Humid, All Too Humid

  • Misdirection - A few years ago, Lewis Black told a joke about how he hated Dubya’s administration because they produced gaffes faster than he could write jokes. By the time a person had worked out a decent bit about the leader of the free world getting assassinated by a pretzel, Darth Cheney had already shot an elderly supporter in the face…with a shotgun.
    The current administration appears to have learned the practical lesson buried in that joke, which is that news cycles, much like zones on a football field, can be flooded beyond the point of exhaustive coverage. Reality is, of course, lending a hand in the matter by providing Somali pirates, disappearing French passenger jets, and irregular manifestations of the ongoing economic catastrophe — or recovery therefrom, depending on your point of view.
    Nonetheless, a person is troubled to learn that, between GM’s bankruptcy filing and Obama’s speech in Cairo, he missed the news that the FDIC has “indefinitely postponed” its prospective Legacy Loans Program (LLP). For those who don’t recall, LLP was one of the big bread crumbs in the meatloaf of the Public-Private Investment Program (PPIP), extending the remaining TARP monies far enough to serve their original purpose. Unfortunately(?), it seems that relatively few banks are ready to sell their legacy/toxic assets. This development comes as little surprise to some economists, who have long doubted banks’ willingness to write assets down to their viable sale price, even if the government is actively inflating the market.
  • Semantic - Having seen a few references to her second book, Are You There, Vodka? It’s Me, Chelsea, I made a foray into the beleaguered realm of E! and saw a bit of Chelsea Handler’s eponymous talk show, Chelsea Lately.
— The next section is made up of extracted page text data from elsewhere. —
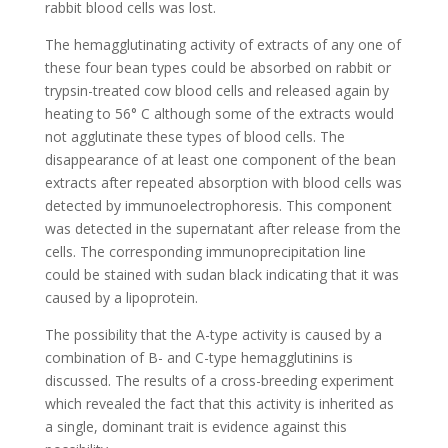
rabbit blood cells was lost.
The hemagglutinating activity of extracts of any one of
these four bean types could be absorbed on rabbit or
trypsin-treated cow blood cells and released again by
heating to 56° C although some of the extracts would
not agglutinate these types of blood cells. The
disappearance of at least one component of the bean
extracts after repeated absorption with blood cells was
detected by immunoelectrophoresis. This component
was detected in the supernatant after release from the
cells. The corresponding immunoprecipitation line
could be stained with sudan black indicating that it was
caused by a lipoprotein.
The possibility that the A-type activity is caused by a
combination of B- and C-type hemagglutinins is
discussed. The results of a cross-breeding experiment
which revealed the fact that this activity is inherited as
a single, dominant trait is evidence against this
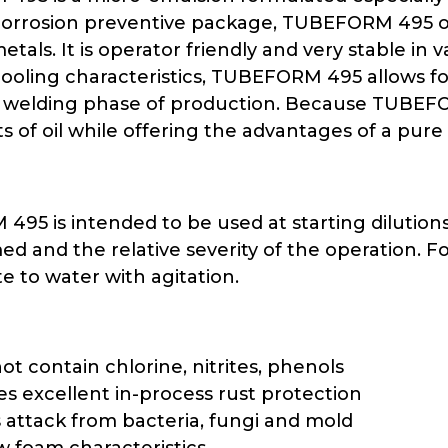
corrosion preventive package, TUBEFORM 495 of
metals. It is operator friendly and very stable in
cooling characteristics, TUBEFORM 495 allows for
 welding phase of production. Because TUBEFOR
s of oil while offering the advantages of a pure
95 is intended to be used at starting dilution
ed and the relative severity of the operation.
e to water with agitation.
ot contain chlorine, nitrites, phenols
es excellent in-process rust protection
s attack from bacteria, fungi and mold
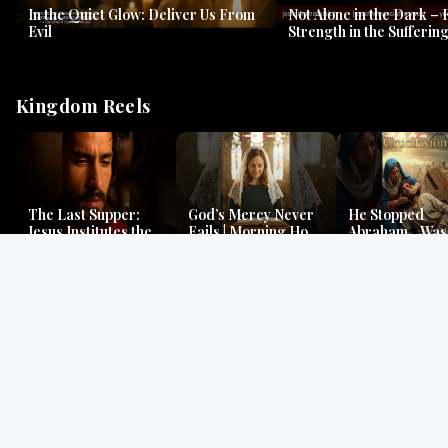
In the Quiet Glow: Deliver Us From
Not Alone in the Dark – 
Evil
Strength in the Suffering
#jesus #jesusthemessia
Kingdom Reels
The Last Supper:
God’s Mercy Never
He Stopped
Jesus Institutes the
Fails | Morning Hope
Abraham…Was 
Eucharist | Matthew
& Faithfulness |
Jesus? | Genesi
26:26–29
Lamentations
Mystery
Gospel Readings
Gregorian Chant
Prayer | Ancient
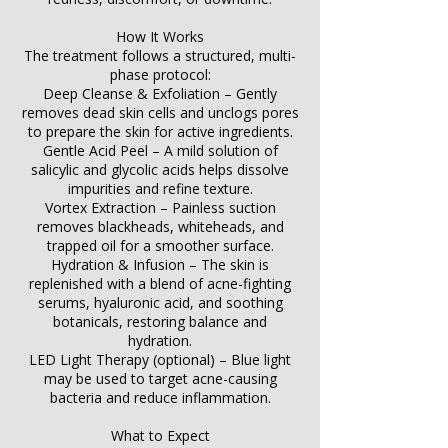
How It Works
The treatment follows a structured, multi-
phase protocol:
Deep Cleanse & Exfoliation – Gently
removes dead skin cells and unclogs pores
to prepare the skin for active ingredients.
Gentle Acid Peel – A mild solution of
salicylic and glycolic acids helps dissolve
impurities and refine texture.
Vortex Extraction – Painless suction
removes blackheads, whiteheads, and
trapped oil for a smoother surface.
Hydration & Infusion – The skin is
replenished with a blend of acne-fighting
serums, hyaluronic acid, and soothing
botanicals, restoring balance and
hydration.
LED Light Therapy (optional) – Blue light
may be used to target acne-causing
bacteria and reduce inflammation.
What to Expect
Left nonplussed, I sought Wikipedia’s advice, only to find that the show has allegedly “averaged more than half a million viewers…(much more than the average for a late-night cable program).” Meanwhile, The Daily Show’s entry describes it as having “1.45 to 1.6 viewers nightly, a high figure for cable television.” All I’m asking is the development of a standardized, fact-based set of adjectives describing cable talk show ratings; a person can’t always undertake specific comparisons.
  • Fundamentals - Hot off the servers, May’s preliminary unemployment report appears to have been written with the intention of meting a psychic kick to the groin upon its audience. Fearing Americans may have become inured to such news as an increase in seasonally-adjusted unemployment from 8.9% to 9.4%, the Bureau of Labor Statistics (BLS) makes sure to weaken the perception of flattening indicators by punctuating nearly every paragraph with a comparison to last year — rather than last month. Take this paragraph, for instance:

    “The number of persons working part time for economic reasons (sometimes referred to as involuntary part-time workers) was little changed in May at 9.1 million. The number of such workers has risen by 4.4 million during the recession.”
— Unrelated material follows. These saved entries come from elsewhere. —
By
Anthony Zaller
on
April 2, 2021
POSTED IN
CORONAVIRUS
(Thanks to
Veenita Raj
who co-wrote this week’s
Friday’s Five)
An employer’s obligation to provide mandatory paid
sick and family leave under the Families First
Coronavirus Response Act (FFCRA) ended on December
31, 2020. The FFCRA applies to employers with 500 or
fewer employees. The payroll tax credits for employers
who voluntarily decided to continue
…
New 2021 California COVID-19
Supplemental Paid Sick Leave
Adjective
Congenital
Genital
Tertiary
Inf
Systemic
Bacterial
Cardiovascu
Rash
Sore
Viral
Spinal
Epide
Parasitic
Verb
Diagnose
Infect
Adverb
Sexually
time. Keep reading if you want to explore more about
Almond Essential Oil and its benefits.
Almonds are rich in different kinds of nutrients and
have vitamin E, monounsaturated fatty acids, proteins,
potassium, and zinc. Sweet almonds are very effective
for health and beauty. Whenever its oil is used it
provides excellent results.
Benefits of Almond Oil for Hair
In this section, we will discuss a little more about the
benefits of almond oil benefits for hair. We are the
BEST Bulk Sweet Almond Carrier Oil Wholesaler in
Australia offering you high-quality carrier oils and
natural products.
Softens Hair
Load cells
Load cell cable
    Buried deep in the weeds, however, was a backdated glimmer of hope known as revision. March’s preliminary unemployment assessment has been revised up from 699,000 to 652,000 job losses; April’s job loss numbers were revised from 539,000 to 504,000. That leaves as many as 82,000 jobs we could collectively lose this month. [Yay!]
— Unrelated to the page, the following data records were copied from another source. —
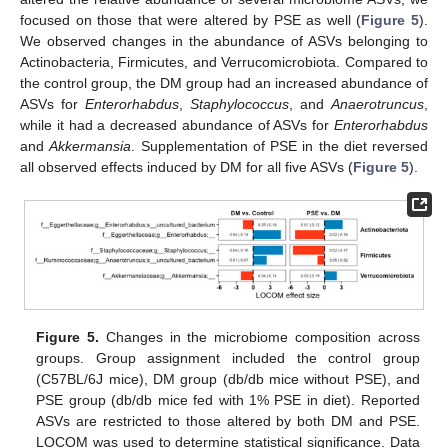
focused on those that were altered by PSE as well (
Figure 5
).
We observed changes in the abundance of ASVs belonging to
Actinobacteria, Firmicutes, and Verrucomicrobiota. Compared to
the control group, the DM group had an increased abundance of
ASVs for
Enterorhabdus
,
Staphylococcus
, and
Anaerotruncus
,
while it had a decreased abundance of ASVs for
Enterorhabdus
and
Akkermansia
. Supplementation of PSE in the diet reversed
all observed effects induced by DM for all five ASVs (
Figure 5
).
Figure 5.
Changes in the microbiome composition across
groups. Group assignment included the control group
(C57BL/6J mice), DM group (db/db mice without PSE), and
PSE group (db/db mice fed with 1% PSE in diet). Reported
ASVs are restricted to those altered by both DM and PSE.
LOCOM was used to determine statistical significance. Data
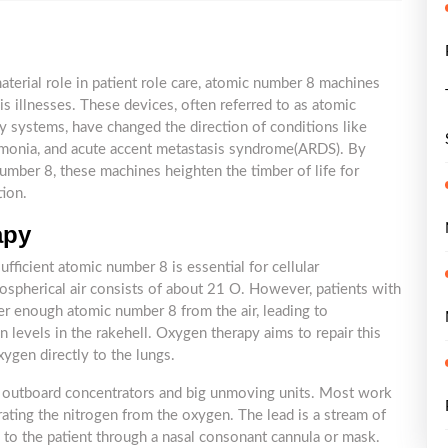
terial role in patient role care, atomic number 8 machines
sis illnesses. These devices, often referred to as atomic
 systems, have changed the direction of conditions like
umonia, and acute accent metastasis syndrome(ARDS). By
umber 8, these machines heighten the timber of life for
tion.
apy
fficient atomic number 8 is essential for cellular
ospherical air consists of about 21 O. However, patients with
er enough atomic number 8 from the air, leading to
 levels in the rakehell. Oxygen therapy aims to repair this
ygen directly to the lungs.
 outboard concentrators and big unmoving units. Most work
parating the nitrogen from the oxygen. The lead is a stream of
 to the patient through a nasal consonant cannula or mask.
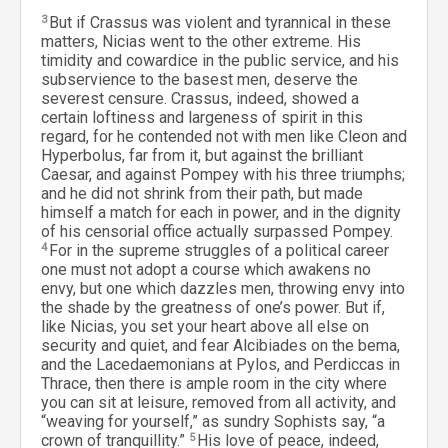
3
But if Crassus was violent and tyrannical in these
matters, Nicias went to the other extreme. His
timidity and cowardice in the public service, and his
subservience to the basest men, deserve the
severest censure. Crassus, indeed, showed a
certain loftiness and largeness of spirit in this
regard, for he contended not with men like Cleon and
Hyperbolus, far from it, but against the brilliant
Caesar, and against Pompey with his three triumphs;
and he did not shrink from their path, but made
himself a match for each in power, and in the dignity
of his censorial office actually surpassed Pompey.
4
For in the supreme struggles of a political career
one must not adopt a course which awakens no
envy, but one which dazzles men, throwing envy into
the shade by the greatness of one’s power. But if,
like Nicias, you set your heart above all else on
security and quiet, and fear Alcibiades on the bema,
and the Lacedaemonians at Pylos, and Perdiccas in
Thrace, then there is ample room in the city where
you can sit at leisure, removed from all activity, and
“weaving for yourself,” as sundry Sophists say, “a
crown of tranquillity.”
5
His love of peace, indeed,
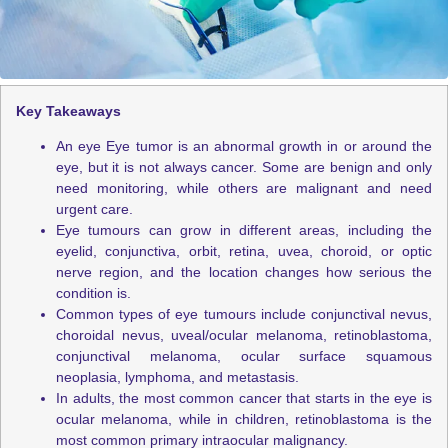
Key Takeaways
An eye Eye tumor is an abnormal growth in or around the
eye, but it is not always cancer. Some are benign and only
need monitoring, while others are malignant and need
urgent care.
Eye tumours can grow in different areas, including the
eyelid, conjunctiva, orbit, retina, uvea, choroid, or optic
nerve region, and the location changes how serious the
condition is.
Common types of eye tumours include conjunctival nevus,
choroidal nevus, uveal/ocular melanoma, retinoblastoma,
conjunctival melanoma, ocular surface squamous
neoplasia, lymphoma, and metastasis.
In adults, the most common cancer that starts in the eye is
ocular melanoma, while in children, retinoblastoma is the
most common primary intraocular malignancy.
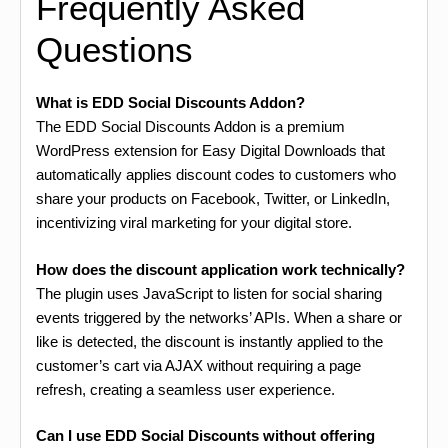
Frequently Asked
Questions
What is EDD Social Discounts Addon?
The EDD Social Discounts Addon is a premium
WordPress extension for Easy Digital Downloads that
automatically applies discount codes to customers who
share your products on Facebook, Twitter, or LinkedIn,
incentivizing viral marketing for your digital store.
How does the discount application work technically?
The plugin uses JavaScript to listen for social sharing
events triggered by the networks’ APIs. When a share or
like is detected, the discount is instantly applied to the
customer’s cart via AJAX without requiring a page
refresh, creating a seamless user experience.
Can I use EDD Social Discounts without offering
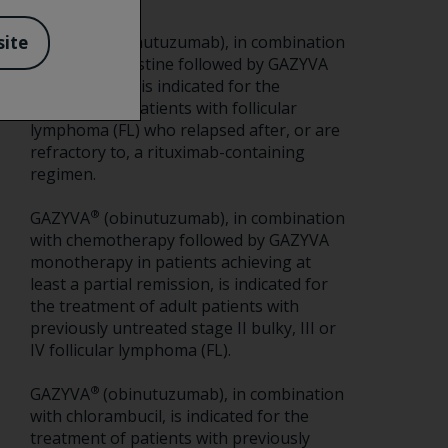
®
GAZYVA
(obinutuzumab), in combination
site
with bendamustine followed by GAZYVA
monotherapy, is indicated for the
treatment of patients with follicular
lymphoma (FL) who relapsed after, or are
refractory to, a rituximab-containing
regimen.
®
GAZYVA
(obinutuzumab), in combination
with chemotherapy followed by GAZYVA
monotherapy in patients achieving at
least a partial remission, is indicated for
the treatment of adult patients with
previously untreated stage II bulky, III or
IV follicular lymphoma (FL).
®
GAZYVA
(obinutuzumab), in combination
with chlorambucil, is indicated for the
treatment of patients with previously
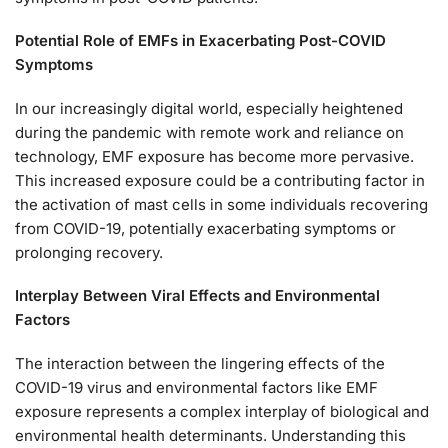
Potential Role of EMFs in Exacerbating Post-COVID
Symptoms
In our increasingly digital world, especially heightened
during the pandemic with remote work and reliance on
technology, EMF exposure has become more pervasive.
This increased exposure could be a contributing factor in
the activation of mast cells in some individuals recovering
from COVID-19, potentially exacerbating symptoms or
prolonging recovery.
Interplay Between Viral Effects and Environmental
Factors
The interaction between the lingering effects of the
COVID-19 virus and environmental factors like EMF
exposure represents a complex interplay of biological and
environmental health determinants. Understanding this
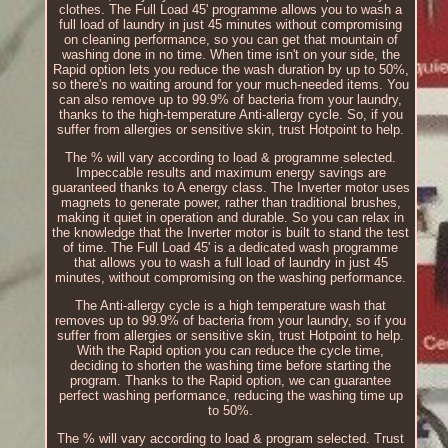
clothes. The Full Load 45' programme allows you to wash a
full load of laundry in just 45 minutes without compromising
on cleaning performance, so you can get that mountain of
washing done in no time. When time isn't on your side, the
Rapid option lets you reduce the wash duration by up to 50%,
so there's no waiting around for your much-needed items. You
can also remove up to 99.9% of bacteria from your laundry,
thanks to the high-temperature Anti-allergy cycle. So, if you
suffer from allergies or sensitive skin, trust Hotpoint to help.
The % will vary according to load & programme selected.
Impeccable results and maximum energy savings are
guaranteed thanks to A energy class. The Inverter motor uses
magnets to generate power, rather than traditional brushes,
making it quiet in operation and durable. So you can relax in
the knowledge that the Inverter motor is built to stand the test
of time. The Full Load 45' is a dedicated wash programme
that allows you to wash a full load of laundry in just 45
minutes, without compromising on the washing performance.
The Anti-allergy cycle is a high temperature wash that
removes up to 99.9% of bacteria from your laundry, so if you
suffer from allergies or sensitive skin, trust Hotpoint to help.
With the Rapid option you can reduce the cycle time,
deciding to shorten the washing time before starting the
program. Thanks to the Rapid option, we can guarantee
perfect washing performance, reducing the washing time up
to 50%.
The % will vary according to load & program selected. Trust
    Former New York Governor and Client Number 9 Eliot Spitzer would seem to agree with any bitterness BLS has intentionally added to its prose. Refusing to be fooled by macroeconomic indicators currently propped up by selective single-sector inflation, Spitzer advises everyone to grab their socks and hide their gold, because things won’t be getting much better any time soon.

  • Bling - When the first black president was photographed wearing a phat gold rope around his neck, many outlets used the word “bling,” but very few offered any humorous subjunctive commentary about his very weak prospects in the world of hip-hop. Thin, indeed, are the lines of political correctness.
    apparently Dubya didn’t receive the King Abdul Aziz Order of Merit rope/pendant set until the end of his terms, and there’s no news on whether or not he’s successfully replaced the pendant with a massive, diamond-encrusted “W”. Is there any chance those Cash4Gold envelopes are all bound for Riyadh? All I’m saying is that’s a lot of gold.